So I've been one lazy writer the past three weeks. I haven't read any books. Started one, put it down within twenty pages. Contemporary California girl-books just aren't my interest. Never been to Rodeo Drive and that lifestyle holds no allure. Now, give me a mountain, a running brook and a cabin occupied by a fine specimen of the male persuasion and I'm all over it! Put the cabin in the high country of the west, the backwoods of the Ozarks or the clear forests of the Adirondacks -- it doesn't matter. But alone? Forced into the company of said alpha male? Oh, yeah...
I say I read books about people. I like the characters, their foibles, their problems, their solutions. I read biographies and autobiographies because I'm interested in what makes people tick. Mostly I stick to entertainers and writers because the creative process fascinates me. How does one create something from nothing? I do it all the time when I write a story, but that doesn't mean I'm anywhere closer to understanding how it happens or where it comes from.
But apparently setting is important to me as well. Last night my husband asked if I wanted to sit and watch a movie with him. It was his turn to pick but I told him, "nothing urban and gritty". I'm not much of a cops and robbers sort anyway, and some of the movies he and my son like are just too dark for my tastes. He suggested Johnny Mneumonic which is based on a book by William Gibson. I knew it was science fiction, which I do enjoy, and the blurb sounded rather cool, so I agreed.
And what was it?

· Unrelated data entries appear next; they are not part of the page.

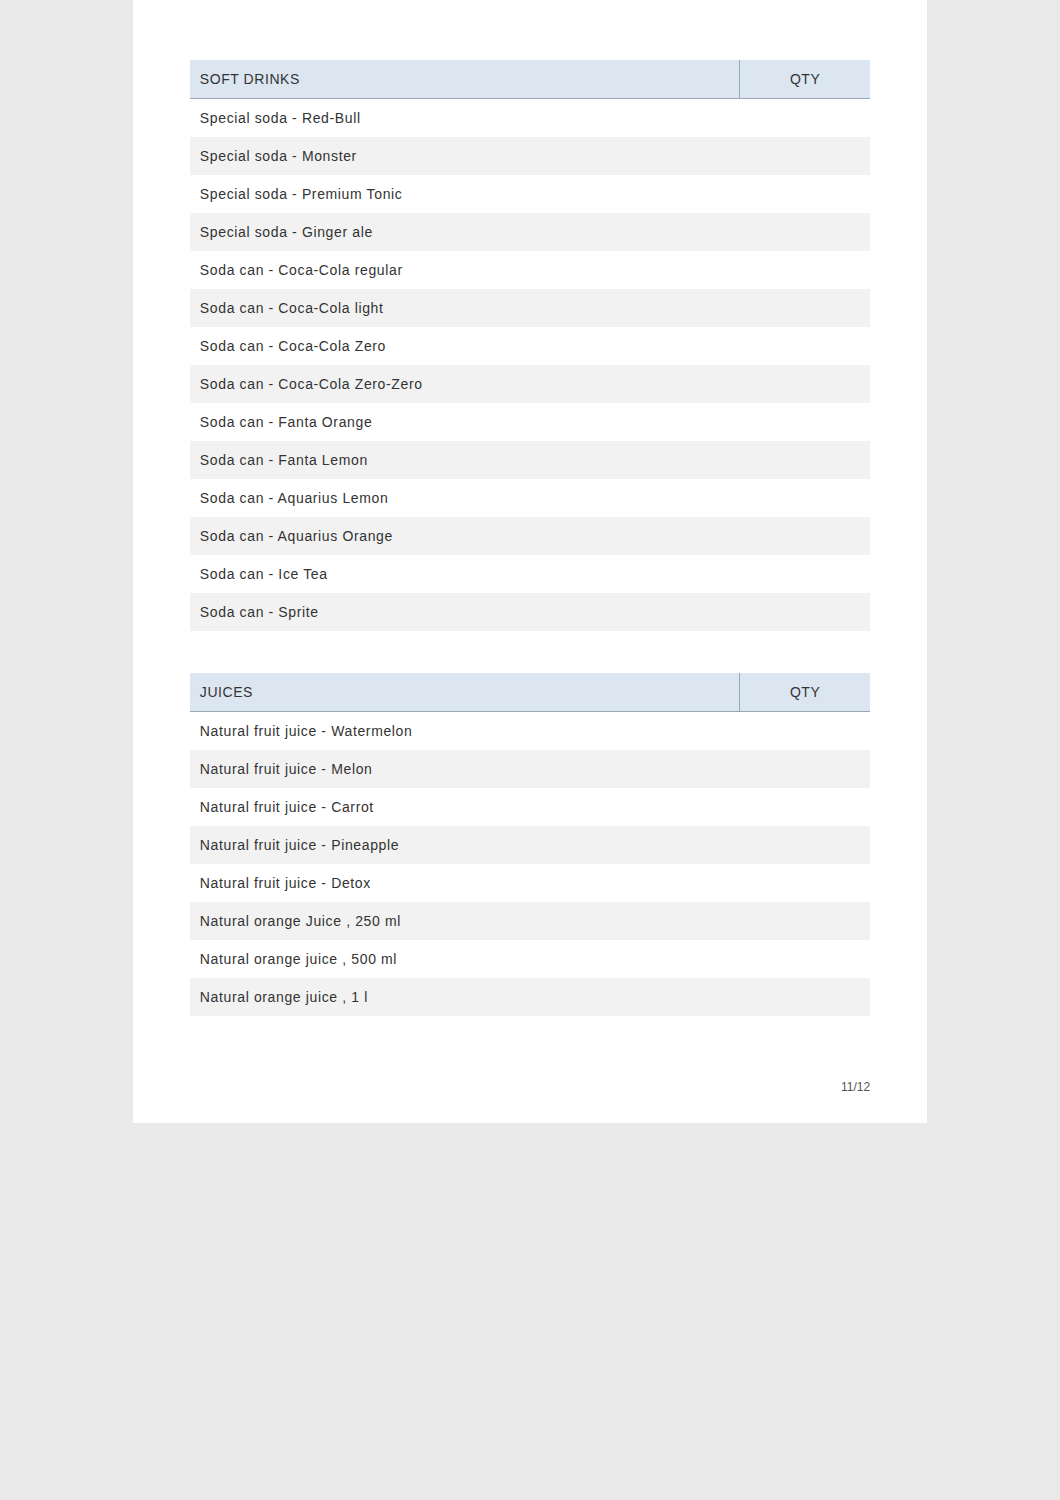| SOFT DRINKS | QTY |
| --- | --- |
| Special soda - Red-Bull | |
| Special soda - Monster | |
| Special soda - Premium Tonic | |
| Special soda - Ginger ale | |
| Soda can - Coca-Cola regular | |
| Soda can - Coca-Cola light | |
| Soda can - Coca-Cola Zero | |
| Soda can - Coca-Cola Zero-Zero | |
| Soda can - Fanta Orange | |
| Soda can - Fanta Lemon | |
| Soda can - Aquarius Lemon | |
| Soda can - Aquarius Orange | |
| Soda can - Ice Tea | |
| Soda can - Sprite | |
| JUICES | QTY |
| --- | --- |
| Natural fruit juice - Watermelon | |
| Natural fruit juice - Melon | |
| Natural fruit juice - Carrot | |
| Natural fruit juice - Pineapple | |
| Natural fruit juice - Detox | |
| Natural orange Juice , 250 ml | |
| Natural orange juice , 500 ml | |
| Natural orange juice , 1 l | |
11/12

Science fiction set in an urban and gritty setting! Grrrr! I liked the premise of the movie, if some of the details strained credulity (amazing that they could still broadcast at the end of the movie after all the stuff that got blown up) but I didn't like the dark, distopian view of our future. I'm an optimist, people! I DO believe we'll make it as a global society. There will continue to be fits and starts, but we're making progress.
Okay, I'll get off my soapbox with this conclusion: after all my posturing on how important characters are to me, setting is equally important. Not so much the time period part of setting, but the location. Apparently the real estate agents are right.